The estimator plots will help you improve the accuracy of confidence estimation by adjusting the bin size used to estimate the PEP.
When the PEP value is confidently estimated, probabilistic estimators provide a smoothed version of the classical estimators. However, sometimes the PEP cannot be
accurately estimated, e.g., for small populations. The confidence and probabilistic estimators will then no longer
be reliable.
It is advised to keep the PEP and FDR estimator advanced settings at the default values.
The score threshold used, illustrated by a red vertical line in the confidence plot, can be changed to meet three kinds of requirements:
Confidence: all hits with a confidence greater than the threshold will be validated.
By default the threshold is set to 1% FDR.
The identification summary provides essential metrics for the selected group:
This plot displays the confidence plotted against the score of the selected group's identifications. If the confidence is fluctuating,
the confidence estimation might not be robust enough and should be optimized as described above.
The red vertical line indicates the chosen threshold.
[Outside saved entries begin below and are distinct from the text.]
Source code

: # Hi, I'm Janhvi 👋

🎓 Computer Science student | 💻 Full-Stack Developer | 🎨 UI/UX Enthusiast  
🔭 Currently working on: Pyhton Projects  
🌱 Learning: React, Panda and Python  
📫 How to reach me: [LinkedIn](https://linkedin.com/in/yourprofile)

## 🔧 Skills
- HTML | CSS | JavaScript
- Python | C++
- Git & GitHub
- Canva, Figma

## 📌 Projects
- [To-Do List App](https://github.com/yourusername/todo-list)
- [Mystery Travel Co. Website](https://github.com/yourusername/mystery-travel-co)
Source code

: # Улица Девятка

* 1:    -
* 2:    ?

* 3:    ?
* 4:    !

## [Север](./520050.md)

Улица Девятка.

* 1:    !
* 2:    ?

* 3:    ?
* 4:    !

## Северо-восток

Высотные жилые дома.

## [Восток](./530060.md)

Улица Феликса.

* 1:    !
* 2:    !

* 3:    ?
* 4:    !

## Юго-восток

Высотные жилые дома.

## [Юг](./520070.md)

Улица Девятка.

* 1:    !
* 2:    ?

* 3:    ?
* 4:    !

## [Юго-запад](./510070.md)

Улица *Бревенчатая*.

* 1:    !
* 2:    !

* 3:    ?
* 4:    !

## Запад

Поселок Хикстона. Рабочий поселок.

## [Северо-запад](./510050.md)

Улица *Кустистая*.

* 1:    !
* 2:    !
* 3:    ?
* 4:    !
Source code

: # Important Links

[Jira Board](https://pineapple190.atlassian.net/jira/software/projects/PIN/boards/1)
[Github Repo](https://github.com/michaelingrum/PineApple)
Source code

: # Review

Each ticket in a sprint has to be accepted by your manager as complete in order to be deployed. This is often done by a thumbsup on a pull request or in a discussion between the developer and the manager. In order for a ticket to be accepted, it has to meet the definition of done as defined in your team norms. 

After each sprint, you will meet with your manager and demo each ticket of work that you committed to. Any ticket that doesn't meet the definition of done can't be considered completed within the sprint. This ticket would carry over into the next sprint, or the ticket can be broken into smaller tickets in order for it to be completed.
The red area on the left of the threshold illustrates the amount of retained
true positives. The green area on the right of the threshold illustrates the amount of potential true positives not validated, i.e., the
false negatives.
Tip: It is important to verify that the confidence reaches 0, otherwise the total number of true positives will be under-estimated.
No red line is displayed? You should use a less restrictive threshold.
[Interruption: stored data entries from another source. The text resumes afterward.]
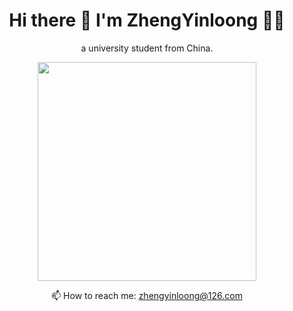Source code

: <h1 align='center'>
  Hi there 👋 I'm ZhengYinloong 👨‍💻
</h1>
<p align='center'>a university student from China.</p>
<p align='center'>
  <a href="#"><img src="https://github-readme-stats.vercel.app/api?username=zhengyinloongever&show_icons=true&count_private=true&theme=dark" width="350"></a>
</p>
<p align='center'>
  📫 How to reach me: <a href='mailto:zhengyinloong@126.com'>zhengyinloong@126.com</a>
</p>
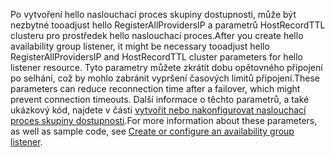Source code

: <span data-ttu-id="93ad2-101">Po vytvoření hello naslouchací proces skupiny dostupnosti, může být nezbytné tooadjust hello RegisterAllProvidersIP a parametrů HostRecordTTL clusteru pro prostředek hello naslouchací proces.</span><span class="sxs-lookup"><span data-stu-id="93ad2-101">After you create hello availability group listener, it might be necessary tooadjust hello RegisterAllProvidersIP and HostRecordTTL cluster parameters for hello listener resource.</span></span> <span data-ttu-id="93ad2-102">Tyto parametry můžete zkrátit dobu opětovného připojení po selhání, což by mohlo zabránit vypršení časových limitů připojení.</span><span class="sxs-lookup"><span data-stu-id="93ad2-102">These parameters can reduce reconnection time after a failover, which might prevent connection timeouts.</span></span> <span data-ttu-id="93ad2-103">Další informace o těchto parametrů, a také ukázkový kód, najdete v části [vytvořit nebo nakonfigurovat naslouchací proces skupiny dostupnosti](https://msdn.microsoft.com/library/hh213080.aspx#MultiSubnetFailover).</span><span class="sxs-lookup"><span data-stu-id="93ad2-103">For more information about these parameters, as well as sample code, see [Create or configure an availability group listener](https://msdn.microsoft.com/library/hh213080.aspx#MultiSubnetFailover).</span></span>

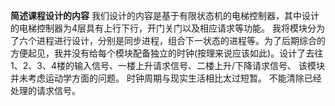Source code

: **简述课程设计的内容**
我们设计的内容是基于有限状态机的电梯控制器，其中设计的电梯控制器为4层具有上行下行，开门关门以及相应请求等功能。
我将模块分为了六个进程进行设计，分别是同步进程，组合下一状态的进程等。为了后期综合的方便起见，我并没有给每个模块配备独立的时钟(按理来说应该如此)。设计了去往1、2、3、4楼的输入信号、一楼上升请求信号、二楼上升/下降请求信号、
该模块并未考虑运动学方面的问题。
时钟周期与现实生活相比太过短暂。
不能清除已经处理的请求信号。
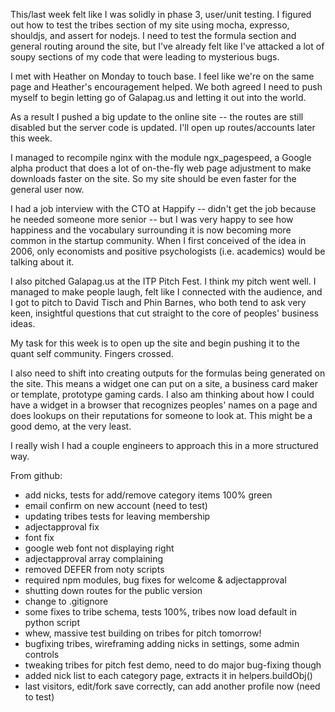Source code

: This/last week felt like I was solidly in phase 3, user/unit testing.  I figured out how to test the tribes section of my site using mocha, expresso, shouldjs, and assert for nodejs.  I need to test the formula section and general routing around the site, but I've already felt like I've attacked a lot of soupy sections of my code that were leading to mysterious bugs.

I met with Heather on Monday to touch base.  I feel like we're on the same page and Heather's encouragement helped.  We both agreed I need to push myself to begin letting go of Galapag.us and letting it out into the world.

As a result I pushed a big update to the online site -- the routes are still disabled but the server code is updated.  I'll open up routes/accounts later this week.

I managed to recompile nginx with the module ngx_pagespeed, a Google alpha product that does a lot of on-the-fly web page adjustment to make downloads faster on the site.  So my site should be even faster for the general user now.

I had a job interview with the CTO at Happify -- didn't get the job because he needed someone more senior -- but I was very happy to see how happiness and the vocabulary surrounding it is now becoming more common in the startup community.  When I first conceived of the idea in 2006, only economists and positive psychologists (i.e. academics) would be talking about it.

I also pitched Galapag.us at the ITP Pitch Fest.  I think my pitch went well. I managed to make people laugh, felt like I connected with the audience, and I got to pitch to David Tisch and Phin Barnes, who both tend to ask very keen, insightful questions that cut straight to the core of peoples' business ideas.

My task for this week is to open up the site and begin pushing it to the quant self community.  Fingers crossed.

I also need to shift into creating outputs for the formulas being generated on the site.  This means a widget one can put on a site, a business card maker or template, prototype gaming cards.  I also am thinking about how I could have a widget in a browser that recognizes peoples' names on a page and does lookups on their reputations for someone to look at.  This might be a good demo, at the very least.

I really wish I had a couple engineers to approach this in a more structured way.

From github:

* add nicks, tests for add/remove category items 100% green
* email confirm on new account (need to test)
* updating tribes tests for leaving membership
* adjectapproval fix
* font fix
* google web font not displaying right
* adjectapproval array complaining
* removed DEFER from noty scripts
* required npm modules, bug fixes for welcome & adjectapproval
* shutting down routes for the public version
* change to .gitignore
* some fixes to tribe schema, tests 100%, tribes now load default in python script
* whew, massive test building on tribes for pitch tomorrow!
* bugfixing tribes, wireframing adding nicks in settings, some admin controls
* tweaking tribes for pitch fest demo, need to do major bug-fixing though
* added nick list to each category page, extracts it in helpers.buildObj()
* last visitors, edit/fork save correctly, can add another profile now (need to test)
This plot displays the two FDR estimators and the FNR estimator plotted against the score of the selected group identifications.
If the two FDR estimators do not agree, the confidence estimation might not be robust enough and should be optimized.
Three points indicate the FDR and FNR of the validated identifications.
This plot displays the benefit which can be expected, the proportion of retained true positives (1-FNR), plotted against the cost of
the selected benefit, the proportion of false positive identifications (FDR). In other words it is a
ROC curve for the selected group.
A point indicates the performance at the selected threshold. It is possible to move this point along the curve (by moving the slider
below the plot) in order to optimize the threshold balancing between quality and quantity. If the point diverges away from the curve
the confidence estimation should be optimized.
This plot displays the Posterior Error Probability (PEP) plotted against the score of the selected group. If the PEP is fluctuating the confidence estimation is not robust enough and should be optimized.
This plot displays the probabilistic FDR plotted against the classical FDR for identifications with a confidence >0. The curve should closely follow the black diagonal. If this is not the case the confidence estimation should be optimized.